This guest post is by Miranda Sajdak. Miranda is the co-founder of Script Chix, a company dedicated to providing screenwriting notes and informative events for entertainment professionals in Los Angeles. If you want to improve your screenwriting, you can check out their website, scriptchix.com. Also, make sure to check them out on Facebook and Twitter (@ScriptChix).

What Is a Logline? Defined simply, the logline is a single sentence (sometimes two) that answers the basic question “what is your story about?” In everyday life, you might encounter a logline most frequently in a TV guide or on your DVR. It seems simple, but the art of writing a compelling logline can elude even the most established writer.

Screenplay Photo by Matt-Richards (Creative Commons)

What’s the Difference Between a Logline and a Tagline?

At some point, you’ve probably heard a pitch similar to “It’s like Die Hard meets Bridesmaids!” There are times when film or television executives want to hear what other films your project resembles. But, be aware, these analogies are not loglines.

Keep in mind: a tagline is also not a logline. So, for instance, the classic “In space, no one can hear you scream,” from Alien, or even “One man’s struggle to take it easy,” from Ferris Bueller’s Day Off are not loglines.

Can analogies and taglines be useful? Sure! But, when you submit your work for notes or in a query letter, executives need something more informative about the plot. However, loglines should not spoil the entire plot of a show, film, or book.

No Spoilers, Please!

How many times have you read the description for a TV episode on your DVR and realized the plot’s been spoiled before it’s even aired? We recently watched an episode of Pretty Little Liars, and this was part of the logline: “Ashley is involved in a hit-and-run accident.”

A little bit of context: Ashley is the mother of one of the show’s leads. The hit and run incident ends up being a major plotline in the following episodes. It was meant to be a shock, but the shock was lost when the viewer read that logline. They should have left the detail out or worded it differently (i.e. “An encounter with the law leaves Ashley worried.”). This minor adjustment would allow the scene to have its impact and still get the message across.

Keep It Simple, Stupid!

Our friend Jennifer has the hardest time pitching a story. Whenever we ask about her latest script, she will talk for hours, explaining how — for instance — a mailman delivers a letter, which tells the secondary character that she didn’t get in to college, while the lead character is busy stuck in a jail cell in Tijuana.

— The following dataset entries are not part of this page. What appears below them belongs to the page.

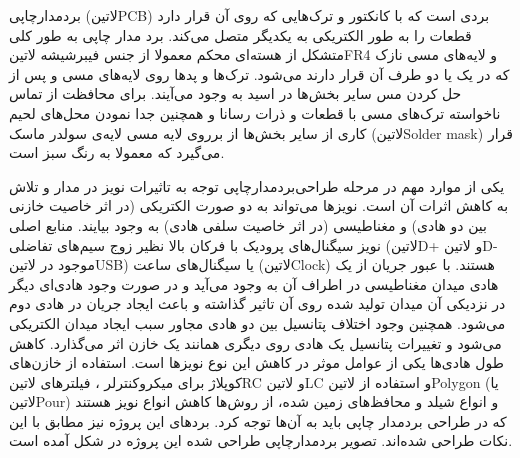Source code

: برد‌مدارچاپی (‌لاتین{PCB}) بردی است که با کانکتور و ترک‌هایی که روی آن قرار دارد قطعات را به طور الکتریکی به یکدیگر متصل می‌کند. برد مدار چاپی به طور کلی متشکل از هسته‌ای محکم معمولا از جنس فیبرشیشه ‌لاتین{FR4} و لایه‌های مسی نازک که در یک یا دو طرف آن قرار دارند می‌شود. ترک‌ها و پد‌ها روی لایه‌های مسی و پس از حل کردن مس سایر بخش‌ها در اسید به وجود می‌آیند. برای محافظت از تماس ناخواسته ترک‌های مسی با قطعات و ذرات رسانا و همچنین جدا نمودن محل‌های لحیم کاری از سایر بخش‌ها از برروی لایه مسی لایه‌ی سولدر ماسک (‌لاتین{Solder mask}) قرار می‌گیرد که معمولا به رنگ سبز است.

یکی از موارد مهم در مرحله طراحی‌بردمدارچاپی توجه به تاثیرات نویز در مدار و تلاش به کاهش اثرات آن است. نویز‌ها می‌تواند به دو صورت الکتریکی (در اثر خاصیت خازنی بین دو هادی) و مغناطیسی (در اثر خاصیت سلفی هادی) به وجود بیایند. منابع اصلی نویز سیگنال‌های پرودیک با فرکان بالا نظیر زوج سیم‌های تفاضلی (‌لاتین{D+} و ‌لاتین{D-} موجود در ‌لاتین{USB}) یا سیگنال‌های ساعت (‌لاتین{Clock}) هستند. با عبور جریان از یک هادی میدان مغناطیسی در اطراف آن به وجود می‌آید و در صورت وجود هادی‌ای دیگر در نزدیکی آن میدان تولید شده روی آن تاثیر گذاشته و باعث ایجاد جریان در هادی دوم می‌شود. همچنین وجود اختلاف پتانسیل بین دو هادی مجاور سبب ایجاد میدان الکتریکی می‌شود و تغییرات پتانسیل یک هادی روی دیگری همانند یک خازن اثر می‌گذارد. کاهش طول هادی‌ها یکی از عوامل موثر در کاهش این نوع نویز‌ها است. استفاده از خازن‌های کوپلاژ برای میکروکنترلر ، فیلتر‌های ‌لاتین{RC} و ‌لاتین{LC} و استفاده از ‌لاتین{Polygon} (یا ‌لاتین{Pour}) و انواع شیلد و محافظ‌های زمین شده، از روش‌ها کاهش انواع نویز هستند که در طراحی بردمدار چاپی باید به آن‌ها توجه کرد. برد‌های این پروژه نیز مطابق با این نکات طراحی شده‌اند. تصویر برد‌مدار‌‌چاپی طراحی شده این پروژه در شکل  آمده است.

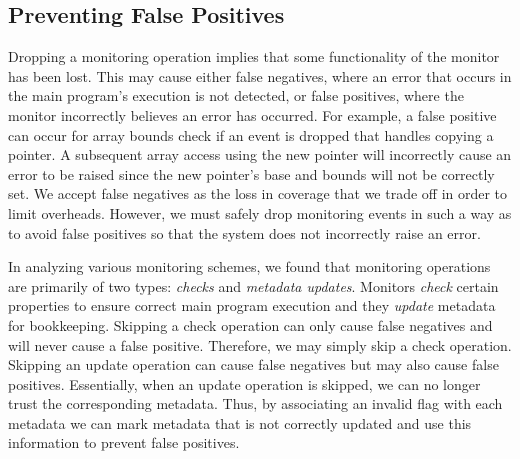 
\subsection{Preventing False Positives}
\label{sec:drop.false_positives}

Dropping a monitoring operation implies that some functionality of the monitor
has been lost. This may cause either false negatives, where an error that
occurs in the main program's execution is not detected, or false positives,
where the monitor incorrectly believes an error has occurred. 
For example, a false positive can occur for array bounds check if an event is
dropped that handles copying a pointer. A subsequent array access using the new
pointer will incorrectly cause an error to be raised since the new pointer's
base and bounds will not be correctly set.
We
accept false negatives as the loss in coverage that we trade off in order to
limit overheads.  However, we must safely drop monitoring events in such a way
as to avoid false positives so that the system does not incorrectly raise an
error.

In analyzing various monitoring schemes, we found that monitoring operations
are primarily of two types: \emph{checks} and \emph{metadata updates}. Monitors
\emph{check} certain properties to ensure correct main program execution and
they \emph{update} metadata for bookkeeping. Skipping a check operation can
only cause false negatives and will never cause a false positive. Therefore, we
may simply skip a check operation. Skipping an update operation can cause false
negatives but may also cause false positives. Essentially, when an update
operation is skipped, we can no longer trust the corresponding metadata.  Thus,
by associating an invalid flag with each metadata we can mark metadata that is
not correctly updated and use this information to prevent false positives.

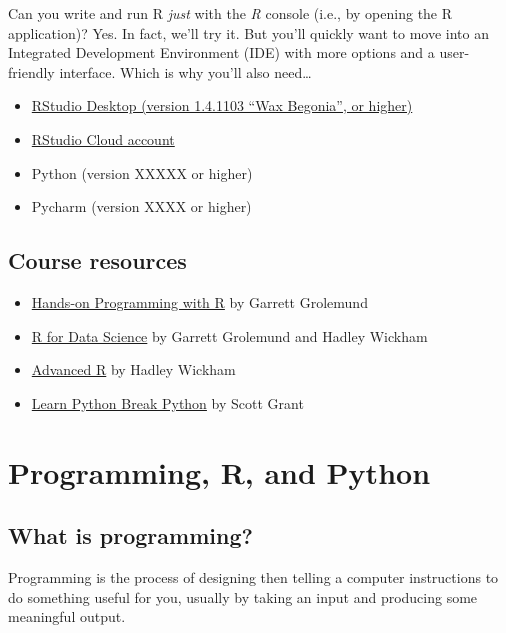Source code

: \documentclass[
]{book}
\providecommand{\tightlist}{%
  \setlength{\itemsep}{0pt}\setlength{\parskip}{0pt}}
\begin{document}
Can you write and run R \emph{just} with the \emph{R} console (i.e., by opening the R application)? Yes. In fact, we'll try it. But you'll quickly want to move into an Integrated Development Environment (IDE) with more options and a user-friendly interface. Which is why you'll also need\ldots{}

\begin{itemize}
\tightlist
\item
  \href{https://rstudio.com/products/rstudio/}{RStudio Desktop (version 1.4.1103 ``Wax Begonia'', or higher)}
\item
  \href{https://rstudio.cloud/}{RStudio Cloud account}
\item
  Python (version XXXXX or higher)
\item
  Pycharm (version XXXX or higher)
\end{itemize}

\hypertarget{course-resources}{%
\section{Course resources}\label{course-resources}}

\begin{itemize}
\item
  \href{https://rstudio-education.github.io/hopr/}{Hands-on Programming with R} by Garrett Grolemund
\item
  \href{https://r4ds.had.co.nz/}{R for Data Science} by Garrett Grolemund and Hadley Wickham
\item
  \href{https://adv-r.hadley.nz/}{Advanced R} by Hadley Wickham
\item
  \href{https://learnpythonbreakpython.com/}{Learn Python Break Python} by Scott Grant
\end{itemize}

\hypertarget{r-py}{%
\chapter{Programming, R, and Python}\label{r-py}}

\hypertarget{what-is-programming}{%
\section{What is programming?}\label{what-is-programming}}

Programming is the process of designing then telling a computer instructions to do something useful for you, usually by taking an input and producing some meaningful output.
\end{document}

Now, clearly, the lead’s storyline is more life-or-death, but Jennifer gets sidetracked with the details of the secondary characters, because she’s so rooted in the intricacies of the story. The minor details don’t matter; keep the focus on the main plot to write a strong logline.

The Nitty-Gritty

Final tips for creating an effective and intriguing logline:

  1. Start with your protagonist. Who or what leads the action of the story? In Star Wars, that’s obvious: Luke Skywalker. But what about an ensemble film like Pulp Fiction? IMDB has a great logline for Tarantino’s film: “The lives of two mob hit men, a boxer, a gangster’s wife, and a pair of diner bandits intertwine in four tales of violence and redemption.”
  2. With a logline, you really need to think about your verb. Steer clear of the infinitive “to be.” Look at the Lion King example above: tricked—flees—abandons. All verbs that get you thinking more about the how and the why within the main plot.
  3. Finally, that brings us to the basic “what happens” of the plot. What happens in Star Wars? “Luke Skywalker, a spirited farm boy, joins rebel forces to save Princess Leia from the evil Darth Vader, and the galaxy from the Empire’s planet-destroying Death Star.”

Simplified further: “A spirited farm boy joins rebel forces to save a princess from evil forces, and the galaxy from a planet-destroying starship.”

Here are some other great examples of loglines (credit: IMDB):

A troubled child summons the courage to help a friendly alien escape Earth and return to his home-world. (E.T.)

Following the Normandy Landings, a group of U.S. soldiers go behind enemy lines to retrieve a paratrooper whose brothers have been killed in action. (Saving Private Ryan)

Two women troubled with guy-problems swap homes in each other’s countries, where they each meet a local guy and fall in love. (The Holiday)

While loglines are primarily used in the film and television industries, creating one is a useful exercise for novelists or short story writers. Not only will preparing loglines strengthen your writing skills, but it can also help you discover the essence of your story, if you’re struggling to find it.

How about you? Do you find it helpful to use loglines in your writing?

PRACTICE

Now that we’ve explored the basic elements of a logline, take some time to write your own. Start by writing three loglines:

  1. One from your favorite movie
  2. One from a television show
  3. One from a novel or short story

Then, write a logline for whatever piece of writing you’re working on now (or your most recently finished, if you’re between projects)!

When you’re finished, post your four loglines below in the comments section. If you post, be sure to leave feedback for a few other logline experts!